The cosmopolitical Parliament is not primarily a place where instantaneous decisions are made, but a delocalized place. It exists every time a "we" is constructed that does not identify with the identity of a solution but hesitates before a problem. I associate this "we" with the only slogan Leibniz ever proposed: Calculemus. Let us calculate. It's an odd expression, constructed to conceptualize the possibility of peace during a time of war. But Leibniz was a mathematician, not an accountant or statistician. For him, calculation was not a mere balance sheet contrasting homogeneous quantities, calculations of interest or benefits that were presented as being commensurable. For a mathematician, the accuracy of a calculation and the validity of its result are relatively simple questions, "trivial" in the language of mathematics. What is important, and which is not in the least trivial, is the position of the problem that will, possibly, allow it to be calculated, the precise creation of relationships and constraints, the distinction between the various ingredients, the exploration of the roles they are liable to play, the determinations or indeterminations they engender or bring about. There is no commensurability without the invention of a measurement, and the challenge of Leibniz's calculemus is, precisely, the creation of a "we" that excludes all external measures, all prior agreements separating those who are entitled to "enter" into the calculation and those subject to its result. [...]

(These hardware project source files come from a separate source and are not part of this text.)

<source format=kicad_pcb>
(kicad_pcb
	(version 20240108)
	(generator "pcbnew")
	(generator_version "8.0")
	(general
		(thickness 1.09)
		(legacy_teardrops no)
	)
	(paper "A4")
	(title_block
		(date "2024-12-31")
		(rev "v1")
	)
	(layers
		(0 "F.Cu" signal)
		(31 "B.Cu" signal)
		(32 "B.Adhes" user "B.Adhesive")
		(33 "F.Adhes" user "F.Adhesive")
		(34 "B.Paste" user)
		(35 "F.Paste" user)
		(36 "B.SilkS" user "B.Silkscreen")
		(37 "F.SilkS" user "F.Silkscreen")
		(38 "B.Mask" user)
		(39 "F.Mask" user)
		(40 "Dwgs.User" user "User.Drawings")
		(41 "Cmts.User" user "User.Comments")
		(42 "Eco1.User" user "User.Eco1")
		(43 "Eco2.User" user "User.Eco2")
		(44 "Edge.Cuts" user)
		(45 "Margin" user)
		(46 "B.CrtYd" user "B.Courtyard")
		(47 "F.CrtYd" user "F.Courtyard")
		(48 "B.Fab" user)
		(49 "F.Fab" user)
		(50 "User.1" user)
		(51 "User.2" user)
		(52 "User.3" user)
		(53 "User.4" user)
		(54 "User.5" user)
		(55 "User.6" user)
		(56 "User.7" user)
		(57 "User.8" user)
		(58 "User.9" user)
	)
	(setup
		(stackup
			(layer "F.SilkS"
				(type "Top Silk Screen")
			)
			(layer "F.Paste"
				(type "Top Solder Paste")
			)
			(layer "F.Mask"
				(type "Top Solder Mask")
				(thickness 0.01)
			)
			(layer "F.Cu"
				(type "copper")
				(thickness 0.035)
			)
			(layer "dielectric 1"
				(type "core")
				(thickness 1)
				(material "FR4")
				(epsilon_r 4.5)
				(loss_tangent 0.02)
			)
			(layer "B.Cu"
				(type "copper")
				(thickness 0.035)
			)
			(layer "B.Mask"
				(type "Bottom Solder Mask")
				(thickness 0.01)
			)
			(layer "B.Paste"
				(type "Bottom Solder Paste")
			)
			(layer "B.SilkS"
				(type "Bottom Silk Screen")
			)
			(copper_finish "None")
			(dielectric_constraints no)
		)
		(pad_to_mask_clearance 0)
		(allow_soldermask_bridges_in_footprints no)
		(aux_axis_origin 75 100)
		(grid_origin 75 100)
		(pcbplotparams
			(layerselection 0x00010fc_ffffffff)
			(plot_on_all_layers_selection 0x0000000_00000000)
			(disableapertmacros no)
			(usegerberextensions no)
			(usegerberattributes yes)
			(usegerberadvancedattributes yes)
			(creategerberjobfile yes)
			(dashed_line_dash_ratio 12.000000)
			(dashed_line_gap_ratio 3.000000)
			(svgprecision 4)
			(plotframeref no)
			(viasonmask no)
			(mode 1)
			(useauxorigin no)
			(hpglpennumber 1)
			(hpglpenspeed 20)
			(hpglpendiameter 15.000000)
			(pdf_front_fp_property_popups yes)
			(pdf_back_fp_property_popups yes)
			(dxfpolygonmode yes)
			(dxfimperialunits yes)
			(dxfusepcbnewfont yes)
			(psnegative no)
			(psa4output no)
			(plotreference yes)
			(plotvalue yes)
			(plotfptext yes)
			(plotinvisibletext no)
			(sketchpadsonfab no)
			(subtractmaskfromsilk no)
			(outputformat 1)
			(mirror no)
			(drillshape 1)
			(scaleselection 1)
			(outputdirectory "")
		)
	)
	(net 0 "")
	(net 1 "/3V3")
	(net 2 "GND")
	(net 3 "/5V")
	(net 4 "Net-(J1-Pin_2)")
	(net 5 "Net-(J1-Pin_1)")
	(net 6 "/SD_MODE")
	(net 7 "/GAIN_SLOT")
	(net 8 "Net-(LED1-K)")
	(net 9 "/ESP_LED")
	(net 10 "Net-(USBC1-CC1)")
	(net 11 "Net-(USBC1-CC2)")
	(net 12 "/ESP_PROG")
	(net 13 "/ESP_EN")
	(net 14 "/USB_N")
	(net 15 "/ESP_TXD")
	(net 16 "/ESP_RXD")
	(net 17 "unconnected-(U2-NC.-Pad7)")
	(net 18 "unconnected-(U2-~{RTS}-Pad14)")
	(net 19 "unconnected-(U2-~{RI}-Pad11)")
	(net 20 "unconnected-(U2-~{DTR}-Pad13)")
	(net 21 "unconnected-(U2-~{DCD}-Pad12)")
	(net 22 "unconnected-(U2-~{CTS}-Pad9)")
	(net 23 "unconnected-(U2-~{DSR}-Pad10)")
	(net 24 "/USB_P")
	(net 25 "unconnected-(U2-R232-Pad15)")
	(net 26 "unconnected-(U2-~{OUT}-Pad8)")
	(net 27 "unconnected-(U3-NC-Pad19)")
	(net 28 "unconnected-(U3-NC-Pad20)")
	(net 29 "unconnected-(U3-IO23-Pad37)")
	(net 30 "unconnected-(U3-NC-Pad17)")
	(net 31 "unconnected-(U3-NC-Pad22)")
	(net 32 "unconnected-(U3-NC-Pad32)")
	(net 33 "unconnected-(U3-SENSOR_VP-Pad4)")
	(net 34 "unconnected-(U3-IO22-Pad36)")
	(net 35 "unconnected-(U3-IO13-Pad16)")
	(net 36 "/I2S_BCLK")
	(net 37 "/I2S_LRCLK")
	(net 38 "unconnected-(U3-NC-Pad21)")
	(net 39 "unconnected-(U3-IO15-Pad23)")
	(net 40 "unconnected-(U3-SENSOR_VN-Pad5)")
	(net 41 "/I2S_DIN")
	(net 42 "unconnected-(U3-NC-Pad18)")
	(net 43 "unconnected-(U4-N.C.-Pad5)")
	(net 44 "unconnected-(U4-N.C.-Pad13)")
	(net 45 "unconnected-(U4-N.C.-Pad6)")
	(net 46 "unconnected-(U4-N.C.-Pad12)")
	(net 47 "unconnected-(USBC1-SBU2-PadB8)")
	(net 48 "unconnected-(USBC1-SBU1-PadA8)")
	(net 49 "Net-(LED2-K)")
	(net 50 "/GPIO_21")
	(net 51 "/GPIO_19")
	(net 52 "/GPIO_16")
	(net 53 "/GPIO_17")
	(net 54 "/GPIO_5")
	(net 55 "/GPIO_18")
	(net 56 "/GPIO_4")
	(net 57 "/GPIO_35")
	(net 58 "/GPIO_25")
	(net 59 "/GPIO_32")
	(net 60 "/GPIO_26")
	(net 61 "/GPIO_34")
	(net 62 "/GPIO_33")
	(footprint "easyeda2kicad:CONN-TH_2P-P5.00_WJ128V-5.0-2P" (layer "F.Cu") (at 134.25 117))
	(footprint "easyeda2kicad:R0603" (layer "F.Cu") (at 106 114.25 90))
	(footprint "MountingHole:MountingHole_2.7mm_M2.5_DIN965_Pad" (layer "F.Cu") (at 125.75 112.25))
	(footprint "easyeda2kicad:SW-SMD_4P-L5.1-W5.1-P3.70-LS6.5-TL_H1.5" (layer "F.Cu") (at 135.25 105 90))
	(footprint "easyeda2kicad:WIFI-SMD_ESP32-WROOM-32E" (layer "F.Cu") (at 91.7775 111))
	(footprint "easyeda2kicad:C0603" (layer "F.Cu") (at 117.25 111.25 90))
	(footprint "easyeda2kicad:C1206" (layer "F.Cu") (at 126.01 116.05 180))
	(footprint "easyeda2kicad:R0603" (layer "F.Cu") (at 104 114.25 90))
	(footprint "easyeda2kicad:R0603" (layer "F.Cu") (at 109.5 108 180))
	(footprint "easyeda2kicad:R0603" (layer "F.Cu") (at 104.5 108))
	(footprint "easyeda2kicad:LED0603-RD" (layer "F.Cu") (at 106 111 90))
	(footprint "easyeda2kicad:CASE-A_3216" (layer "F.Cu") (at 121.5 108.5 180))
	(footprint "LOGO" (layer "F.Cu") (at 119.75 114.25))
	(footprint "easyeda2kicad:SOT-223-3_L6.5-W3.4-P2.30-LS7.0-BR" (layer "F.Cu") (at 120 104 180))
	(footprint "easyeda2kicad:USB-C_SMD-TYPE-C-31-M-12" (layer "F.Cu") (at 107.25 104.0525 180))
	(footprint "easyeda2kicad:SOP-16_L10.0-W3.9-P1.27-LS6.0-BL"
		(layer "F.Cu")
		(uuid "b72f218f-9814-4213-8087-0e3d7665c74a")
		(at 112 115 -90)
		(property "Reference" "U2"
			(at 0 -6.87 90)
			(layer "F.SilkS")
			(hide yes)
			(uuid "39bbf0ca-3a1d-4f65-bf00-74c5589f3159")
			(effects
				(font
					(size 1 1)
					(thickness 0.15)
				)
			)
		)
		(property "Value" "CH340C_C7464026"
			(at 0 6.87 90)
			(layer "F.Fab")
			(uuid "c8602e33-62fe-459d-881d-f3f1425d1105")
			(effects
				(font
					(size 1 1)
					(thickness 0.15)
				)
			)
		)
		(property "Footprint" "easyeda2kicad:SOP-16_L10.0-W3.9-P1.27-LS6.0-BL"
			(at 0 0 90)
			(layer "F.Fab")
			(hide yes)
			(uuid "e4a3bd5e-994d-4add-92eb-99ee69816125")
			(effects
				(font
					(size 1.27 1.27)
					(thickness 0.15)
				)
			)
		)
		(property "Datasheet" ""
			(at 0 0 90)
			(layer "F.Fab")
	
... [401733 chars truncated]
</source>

Calculemus, therefore, does not mean "let us measure," "let us add," "let us compare," but, first and foremost, let us create the "we" associated with the nature and terms of the operation to be risked. It is not a question of acting in the name of truth and justice, but of creating commensurability. It is a question of knowing that the "truth" of the created common measure will always be relative to what such creation will have been capable of, knowing also that a radical heterogeneity preexists such creation, the absence of any preexisting shared measure among the ingredients to be articulated. (Cosmopolitics II, pp. 399-401). 

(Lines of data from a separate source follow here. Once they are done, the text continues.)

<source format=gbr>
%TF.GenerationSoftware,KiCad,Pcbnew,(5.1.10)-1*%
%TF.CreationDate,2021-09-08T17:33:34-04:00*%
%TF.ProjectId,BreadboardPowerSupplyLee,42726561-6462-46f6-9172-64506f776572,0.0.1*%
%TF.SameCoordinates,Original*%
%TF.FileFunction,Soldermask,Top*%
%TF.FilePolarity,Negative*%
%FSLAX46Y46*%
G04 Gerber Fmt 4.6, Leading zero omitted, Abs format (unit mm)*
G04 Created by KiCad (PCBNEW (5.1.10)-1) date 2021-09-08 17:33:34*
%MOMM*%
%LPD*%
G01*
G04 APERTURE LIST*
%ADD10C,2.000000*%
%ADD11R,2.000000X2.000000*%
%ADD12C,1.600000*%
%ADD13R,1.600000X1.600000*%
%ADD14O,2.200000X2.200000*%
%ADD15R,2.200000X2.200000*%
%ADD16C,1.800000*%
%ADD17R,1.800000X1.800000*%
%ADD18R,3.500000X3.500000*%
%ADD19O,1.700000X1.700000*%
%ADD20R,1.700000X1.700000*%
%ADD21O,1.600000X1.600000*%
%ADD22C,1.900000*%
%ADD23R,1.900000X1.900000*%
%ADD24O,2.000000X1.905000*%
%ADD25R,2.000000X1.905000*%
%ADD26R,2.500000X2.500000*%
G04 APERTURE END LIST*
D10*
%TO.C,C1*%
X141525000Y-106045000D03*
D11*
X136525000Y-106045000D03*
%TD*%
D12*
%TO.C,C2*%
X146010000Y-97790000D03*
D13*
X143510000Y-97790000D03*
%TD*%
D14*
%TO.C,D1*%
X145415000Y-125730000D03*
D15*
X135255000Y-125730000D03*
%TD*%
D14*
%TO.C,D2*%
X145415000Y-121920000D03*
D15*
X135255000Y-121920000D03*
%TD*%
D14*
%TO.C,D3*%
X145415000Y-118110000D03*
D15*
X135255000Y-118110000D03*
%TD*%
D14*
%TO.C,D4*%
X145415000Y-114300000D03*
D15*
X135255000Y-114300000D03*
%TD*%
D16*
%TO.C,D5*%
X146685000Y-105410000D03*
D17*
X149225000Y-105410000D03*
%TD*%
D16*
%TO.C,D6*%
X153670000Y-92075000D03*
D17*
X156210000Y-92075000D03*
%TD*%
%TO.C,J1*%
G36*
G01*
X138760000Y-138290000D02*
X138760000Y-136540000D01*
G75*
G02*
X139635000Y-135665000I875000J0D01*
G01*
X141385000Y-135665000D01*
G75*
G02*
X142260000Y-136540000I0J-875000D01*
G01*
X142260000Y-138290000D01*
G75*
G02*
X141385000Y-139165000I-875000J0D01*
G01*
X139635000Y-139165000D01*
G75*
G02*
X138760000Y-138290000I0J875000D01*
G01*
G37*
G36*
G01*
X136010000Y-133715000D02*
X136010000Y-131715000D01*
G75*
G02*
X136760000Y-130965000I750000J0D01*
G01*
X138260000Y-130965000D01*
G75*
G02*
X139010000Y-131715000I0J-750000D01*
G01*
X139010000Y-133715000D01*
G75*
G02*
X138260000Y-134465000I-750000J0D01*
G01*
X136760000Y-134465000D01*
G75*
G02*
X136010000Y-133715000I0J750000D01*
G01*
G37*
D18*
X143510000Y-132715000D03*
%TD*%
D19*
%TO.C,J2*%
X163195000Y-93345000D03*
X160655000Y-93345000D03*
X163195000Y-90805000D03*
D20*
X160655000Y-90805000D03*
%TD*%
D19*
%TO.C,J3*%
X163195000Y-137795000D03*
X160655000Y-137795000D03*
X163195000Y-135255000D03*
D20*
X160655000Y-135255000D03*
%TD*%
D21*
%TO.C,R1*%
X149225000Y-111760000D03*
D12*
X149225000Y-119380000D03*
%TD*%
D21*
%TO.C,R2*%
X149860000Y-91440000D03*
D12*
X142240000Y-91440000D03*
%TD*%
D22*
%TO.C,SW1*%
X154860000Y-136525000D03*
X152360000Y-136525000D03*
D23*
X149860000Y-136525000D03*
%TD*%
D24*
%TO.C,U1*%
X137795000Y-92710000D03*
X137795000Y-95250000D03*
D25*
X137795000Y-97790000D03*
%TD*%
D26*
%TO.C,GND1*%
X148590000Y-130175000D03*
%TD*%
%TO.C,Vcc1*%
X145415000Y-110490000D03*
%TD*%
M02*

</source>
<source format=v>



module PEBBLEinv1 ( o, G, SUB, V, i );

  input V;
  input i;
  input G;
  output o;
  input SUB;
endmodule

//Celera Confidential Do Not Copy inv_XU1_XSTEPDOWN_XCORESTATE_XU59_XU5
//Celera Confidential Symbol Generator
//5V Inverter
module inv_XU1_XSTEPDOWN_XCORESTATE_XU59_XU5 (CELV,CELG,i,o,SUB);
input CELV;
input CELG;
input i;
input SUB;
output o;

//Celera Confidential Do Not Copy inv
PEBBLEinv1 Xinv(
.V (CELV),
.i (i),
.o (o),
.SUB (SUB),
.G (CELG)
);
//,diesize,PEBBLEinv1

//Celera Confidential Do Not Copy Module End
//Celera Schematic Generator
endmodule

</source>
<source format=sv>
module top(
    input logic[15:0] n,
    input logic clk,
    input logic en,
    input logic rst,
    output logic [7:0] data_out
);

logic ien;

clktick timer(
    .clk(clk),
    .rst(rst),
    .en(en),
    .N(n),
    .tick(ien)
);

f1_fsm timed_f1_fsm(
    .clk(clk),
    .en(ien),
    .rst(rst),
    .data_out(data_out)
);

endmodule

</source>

One can begin to understand that the way of an abstraction of global warming, and our calculating, can produce a different we. Malcolm Bull has argued that global warming has the power to extend our moral imagination (another long quotation coming on):

What this reveals is the extent to which climate change is now constructed not as a scientific problem that generates unexpected moral dilemmas, but as an ethical problem that necessarily requires moral solutions. The sceptics are understandably wary of this, and, as Björn Lomborg has argued, we are not generally as moral as climate change ethics assumes, for if we were we might not make climate change our top priority. If we were concerned about polar bears we would start by not shooting them, rather than worrying about how much ice they had left to stand on, and if we were really worried about the global poor, we could help them now rather than helping their descendants at the end of the century, who will probably be a lot better off anyway.

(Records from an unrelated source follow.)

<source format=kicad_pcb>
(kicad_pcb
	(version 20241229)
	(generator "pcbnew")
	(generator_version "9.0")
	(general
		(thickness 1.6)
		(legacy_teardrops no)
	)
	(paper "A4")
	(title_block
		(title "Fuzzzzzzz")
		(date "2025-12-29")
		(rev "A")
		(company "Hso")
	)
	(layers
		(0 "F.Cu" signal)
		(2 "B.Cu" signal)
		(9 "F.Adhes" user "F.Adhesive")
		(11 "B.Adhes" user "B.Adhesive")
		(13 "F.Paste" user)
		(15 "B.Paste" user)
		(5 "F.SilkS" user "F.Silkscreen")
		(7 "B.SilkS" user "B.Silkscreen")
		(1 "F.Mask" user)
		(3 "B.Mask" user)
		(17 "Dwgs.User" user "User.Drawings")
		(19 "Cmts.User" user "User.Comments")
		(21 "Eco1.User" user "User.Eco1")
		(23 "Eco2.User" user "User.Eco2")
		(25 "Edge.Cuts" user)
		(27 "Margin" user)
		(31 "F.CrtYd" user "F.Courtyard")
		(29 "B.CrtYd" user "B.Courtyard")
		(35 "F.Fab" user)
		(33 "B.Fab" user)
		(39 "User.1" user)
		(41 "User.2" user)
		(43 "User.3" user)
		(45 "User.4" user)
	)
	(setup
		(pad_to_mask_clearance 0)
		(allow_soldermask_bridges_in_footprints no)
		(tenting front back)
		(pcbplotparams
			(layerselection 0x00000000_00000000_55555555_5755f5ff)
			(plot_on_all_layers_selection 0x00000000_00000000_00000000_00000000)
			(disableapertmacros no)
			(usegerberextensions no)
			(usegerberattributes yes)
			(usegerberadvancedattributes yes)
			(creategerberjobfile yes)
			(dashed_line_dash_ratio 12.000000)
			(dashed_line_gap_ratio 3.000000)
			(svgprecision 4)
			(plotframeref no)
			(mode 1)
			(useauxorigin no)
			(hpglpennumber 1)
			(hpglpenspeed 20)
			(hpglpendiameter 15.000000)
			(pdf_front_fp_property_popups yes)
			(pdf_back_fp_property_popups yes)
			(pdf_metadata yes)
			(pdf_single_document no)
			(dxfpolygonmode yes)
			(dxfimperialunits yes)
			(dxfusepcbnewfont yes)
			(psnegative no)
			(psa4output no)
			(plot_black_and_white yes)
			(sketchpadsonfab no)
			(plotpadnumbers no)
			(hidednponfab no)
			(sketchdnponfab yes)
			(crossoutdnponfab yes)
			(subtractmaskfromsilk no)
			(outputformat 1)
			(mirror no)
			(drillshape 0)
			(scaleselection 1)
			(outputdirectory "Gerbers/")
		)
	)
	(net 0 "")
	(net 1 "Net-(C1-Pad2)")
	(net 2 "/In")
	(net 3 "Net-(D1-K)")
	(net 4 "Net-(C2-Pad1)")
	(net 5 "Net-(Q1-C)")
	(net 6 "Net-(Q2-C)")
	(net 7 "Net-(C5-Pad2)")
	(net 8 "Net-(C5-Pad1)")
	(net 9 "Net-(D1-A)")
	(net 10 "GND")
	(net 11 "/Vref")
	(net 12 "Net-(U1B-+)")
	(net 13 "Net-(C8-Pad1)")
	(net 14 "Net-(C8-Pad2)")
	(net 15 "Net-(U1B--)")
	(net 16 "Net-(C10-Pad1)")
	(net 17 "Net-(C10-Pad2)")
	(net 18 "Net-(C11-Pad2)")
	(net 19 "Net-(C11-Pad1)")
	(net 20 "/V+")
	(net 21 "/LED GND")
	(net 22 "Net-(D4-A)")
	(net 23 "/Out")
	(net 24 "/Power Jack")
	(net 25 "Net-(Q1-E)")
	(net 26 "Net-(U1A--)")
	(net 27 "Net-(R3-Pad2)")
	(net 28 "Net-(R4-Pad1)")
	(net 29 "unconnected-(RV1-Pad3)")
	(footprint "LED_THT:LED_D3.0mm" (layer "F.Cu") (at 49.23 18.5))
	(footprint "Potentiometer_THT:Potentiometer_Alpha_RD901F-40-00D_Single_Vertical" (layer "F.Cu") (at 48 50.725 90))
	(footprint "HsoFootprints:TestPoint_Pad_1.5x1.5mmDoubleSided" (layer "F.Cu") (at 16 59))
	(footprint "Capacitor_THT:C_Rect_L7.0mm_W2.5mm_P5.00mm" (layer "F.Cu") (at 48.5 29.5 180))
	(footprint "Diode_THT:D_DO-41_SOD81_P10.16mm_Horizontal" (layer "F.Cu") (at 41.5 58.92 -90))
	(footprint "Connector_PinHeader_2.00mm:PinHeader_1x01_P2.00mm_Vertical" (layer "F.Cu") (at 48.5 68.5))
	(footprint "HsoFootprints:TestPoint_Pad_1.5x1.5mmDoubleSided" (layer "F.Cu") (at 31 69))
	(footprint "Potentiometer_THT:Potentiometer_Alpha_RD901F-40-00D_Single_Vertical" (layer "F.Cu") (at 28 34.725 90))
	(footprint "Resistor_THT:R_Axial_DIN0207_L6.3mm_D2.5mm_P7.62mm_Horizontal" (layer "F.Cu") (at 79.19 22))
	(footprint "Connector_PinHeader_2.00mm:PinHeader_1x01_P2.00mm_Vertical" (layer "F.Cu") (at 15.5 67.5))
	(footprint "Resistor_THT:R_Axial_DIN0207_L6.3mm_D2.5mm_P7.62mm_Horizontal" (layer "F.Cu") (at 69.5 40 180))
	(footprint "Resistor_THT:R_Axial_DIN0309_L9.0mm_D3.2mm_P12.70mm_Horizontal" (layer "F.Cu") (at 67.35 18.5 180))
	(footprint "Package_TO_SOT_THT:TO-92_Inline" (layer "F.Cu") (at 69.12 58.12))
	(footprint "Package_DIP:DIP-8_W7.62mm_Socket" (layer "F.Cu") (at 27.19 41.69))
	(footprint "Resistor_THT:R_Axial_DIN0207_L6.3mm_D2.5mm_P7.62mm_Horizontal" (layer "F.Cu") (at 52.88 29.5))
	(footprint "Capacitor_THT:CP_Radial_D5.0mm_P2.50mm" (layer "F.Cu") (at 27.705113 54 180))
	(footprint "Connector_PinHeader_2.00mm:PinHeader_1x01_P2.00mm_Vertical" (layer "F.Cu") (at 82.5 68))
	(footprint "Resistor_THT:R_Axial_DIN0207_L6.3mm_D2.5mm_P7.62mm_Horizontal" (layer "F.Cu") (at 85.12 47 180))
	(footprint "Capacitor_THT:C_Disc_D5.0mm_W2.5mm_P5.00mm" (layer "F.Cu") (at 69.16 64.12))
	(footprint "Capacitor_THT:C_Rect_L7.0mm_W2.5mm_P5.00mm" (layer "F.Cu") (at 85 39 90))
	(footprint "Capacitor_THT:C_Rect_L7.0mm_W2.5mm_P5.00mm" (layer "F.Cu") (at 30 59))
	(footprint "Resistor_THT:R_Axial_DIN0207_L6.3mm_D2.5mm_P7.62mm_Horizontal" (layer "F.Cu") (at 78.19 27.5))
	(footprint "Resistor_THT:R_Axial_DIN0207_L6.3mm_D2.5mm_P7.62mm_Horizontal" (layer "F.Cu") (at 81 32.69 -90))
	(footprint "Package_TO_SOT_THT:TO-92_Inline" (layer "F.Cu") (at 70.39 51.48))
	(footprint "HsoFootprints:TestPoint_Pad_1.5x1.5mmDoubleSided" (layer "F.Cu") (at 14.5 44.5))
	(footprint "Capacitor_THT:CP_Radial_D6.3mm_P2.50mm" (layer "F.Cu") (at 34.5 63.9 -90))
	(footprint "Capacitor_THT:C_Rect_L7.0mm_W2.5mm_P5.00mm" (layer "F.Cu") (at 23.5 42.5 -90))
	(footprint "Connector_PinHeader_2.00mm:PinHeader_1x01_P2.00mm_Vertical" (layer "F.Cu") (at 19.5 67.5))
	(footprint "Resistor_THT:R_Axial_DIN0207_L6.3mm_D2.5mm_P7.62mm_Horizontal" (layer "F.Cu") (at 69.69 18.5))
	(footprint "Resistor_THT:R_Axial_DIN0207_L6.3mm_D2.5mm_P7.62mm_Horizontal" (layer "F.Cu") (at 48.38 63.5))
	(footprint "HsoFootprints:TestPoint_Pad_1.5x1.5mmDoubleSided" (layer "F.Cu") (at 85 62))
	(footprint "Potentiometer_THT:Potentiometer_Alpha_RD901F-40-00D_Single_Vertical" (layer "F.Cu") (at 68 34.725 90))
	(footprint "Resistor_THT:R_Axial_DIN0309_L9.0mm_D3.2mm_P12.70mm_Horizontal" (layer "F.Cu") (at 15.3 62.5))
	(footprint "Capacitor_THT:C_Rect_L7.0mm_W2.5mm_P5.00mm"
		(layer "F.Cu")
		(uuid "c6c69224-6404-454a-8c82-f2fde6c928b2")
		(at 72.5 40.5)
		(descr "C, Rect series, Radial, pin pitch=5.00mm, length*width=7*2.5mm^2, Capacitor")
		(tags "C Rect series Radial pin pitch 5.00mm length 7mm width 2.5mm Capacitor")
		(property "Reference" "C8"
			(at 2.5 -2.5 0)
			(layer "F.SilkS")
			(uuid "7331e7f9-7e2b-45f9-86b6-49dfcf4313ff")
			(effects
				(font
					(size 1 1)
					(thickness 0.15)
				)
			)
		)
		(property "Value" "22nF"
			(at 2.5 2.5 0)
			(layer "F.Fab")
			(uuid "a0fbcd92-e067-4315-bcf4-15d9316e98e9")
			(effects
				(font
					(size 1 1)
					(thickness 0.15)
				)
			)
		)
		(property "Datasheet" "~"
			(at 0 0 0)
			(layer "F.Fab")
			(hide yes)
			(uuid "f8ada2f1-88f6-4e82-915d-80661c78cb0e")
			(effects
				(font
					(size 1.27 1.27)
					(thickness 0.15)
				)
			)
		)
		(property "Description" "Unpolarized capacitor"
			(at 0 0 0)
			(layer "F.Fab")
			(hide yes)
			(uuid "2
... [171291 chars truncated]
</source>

These are in many respects valid arguments, but they miss the point that were it not for climate change, we would be giving even less thought to polar bears, or to the global poor, and would see little connection between our actions and their fate. As Peter Unger’s Living High and Letting Die showed, our customary moral intuitions barely extend to poor foreigners, let alone to their descendants, or to Arctic fauna. It is thanks to climate change that an entire body of political thought has emerged which positions our everyday actions in direct relation to their most distant consequences.
[...]
Contrary to Gardiner’s concerns about moral corruption, climate change does not tempt us to be less moral than we might otherwise be; it invites us to be more moral than we could ever have imagined. [...] Climate ethics is not morality applied but morality discovered, a new chapter in the moral education of mankind. It may tell us things we do not wish to know (about democracy, perhaps), but the future development of humanity may depend on what, if anything, it can teach us.

The calculative thinking and en-framing of responding to global warming, and the abstractions that will be necessary for such a response, is not one that will leave the world as it is.